Q: Between skydiving, the climb to Everest’s South Base Camp and the Boston Marathon, would you describe yourself as adventurous?

A: I would say that the most adventurous that I ever am is that I am a skydiver. Currently, I have 30 jumps under my belt and I’m hoping to get to 200 jumps by the end of the summer.

I would say that my family does travel a lot. We’re planning to go to Spain at the end of the summer. We’ve also been to numerous other countries in Europe, such as France and Italy.

I plan to finish up my scuba diving certification by the end of the summer.

Other than that I would actually say I’m a little couch potato. I love to sit and read and watch Game of Thrones. Just do homework and sit in. I wouldn’t say I’m a super adventurous person.

Q: You mentioned you wanted to eventually summit Mount Everest, what are your plans for that?

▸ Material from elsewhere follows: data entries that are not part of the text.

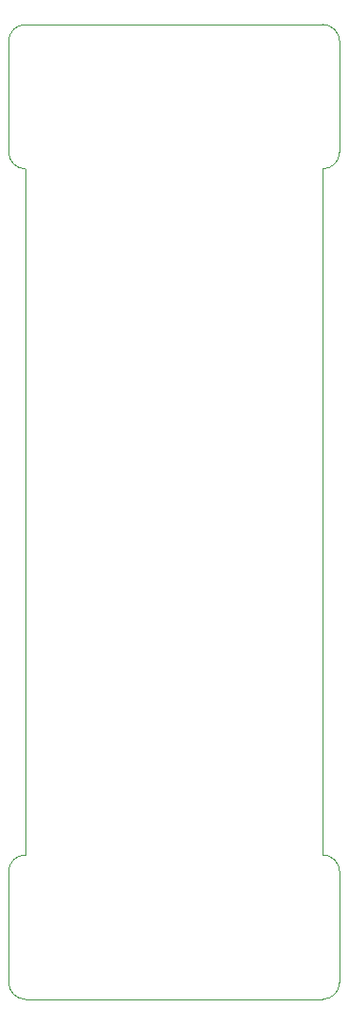
<source format=gbr>
G04 #@! TF.GenerationSoftware,KiCad,Pcbnew,5.1.5+dfsg1-2build2*
G04 #@! TF.CreationDate,2020-10-21T19:02:22+02:00*
G04 #@! TF.ProjectId,Pletacka-board,506c6574-6163-46b6-912d-626f6172642e,rev?*
G04 #@! TF.SameCoordinates,Original*
G04 #@! TF.FileFunction,Profile,NP*
%FSLAX46Y46*%
G04 Gerber Fmt 4.6, Leading zero omitted, Abs format (unit mm)*
G04 Created by KiCad (PCBNEW 5.1.5+dfsg1-2build2) date 2020-10-21 19:02:22*
%MOMM*%
%LPD*%
G04 APERTURE LIST*
G04 #@! TA.AperFunction,Profile*
%ADD10C,0.050000*%
G04 #@! TD*
G04 APERTURE END LIST*
D10*
X159766000Y-60960000D02*
X133096000Y-60960000D01*
X133096000Y-73914000D02*
G75*
G02X131572000Y-72390000I0J1524000D01*
G01*
X131572000Y-62484000D02*
G75*
G02X133096000Y-60960000I1524000J0D01*
G01*
X131572000Y-72390000D02*
X131572000Y-62484000D01*
X161290000Y-72390000D02*
G75*
G02X159766000Y-73914000I-1524000J0D01*
G01*
X161290000Y-72390000D02*
X161290000Y-62484000D01*
X159766000Y-60960000D02*
G75*
G02X161290000Y-62484000I0J-1524000D01*
G01*
X131572000Y-136906000D02*
G75*
G02X133096000Y-135382000I1524000J0D01*
G01*
X131572000Y-146812000D02*
X131572000Y-136906000D01*
X133096000Y-135382000D02*
X133096000Y-73914000D01*
X133096000Y-148336000D02*
G75*
G02X131572000Y-146812000I0J1524000D01*
G01*
X159766000Y-135382000D02*
X159766000Y-73914000D01*
X159766000Y-135382000D02*
G75*
G02X161290000Y-136906000I0J-1524000D01*
G01*
X161290000Y-146812000D02*
X161290000Y-136906000D01*
X161290000Y-146812000D02*
G75*
G02X159766000Y-148336000I-1524000J0D01*
G01*
X133096000Y-148336000D02*
X159766000Y-148336000D01*
M02*

</source>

A: My plans going forward with that is just to gain more experience in mountain climbing and rock climbing. I think Mount Everest right now is being super commercialized and has a plethora of inexperienced climbers that do go and pay an exorbitant amount of money.

I’ve heard stories of people who have never put on crampons or have never operated an ice axe pay to climb the summit and put their guides in danger. What I plan to do with that is go gain more experience, as much as I can, to make myself the most capable I can to be able to summit Mount Everest one day.

Q: Is there anything else you want people to know?

A: I know that people make their jokes and people think it might not be Stanford, but in my opinion, Sac State is, for your money and your time, one of the most wonderful schools that are out there.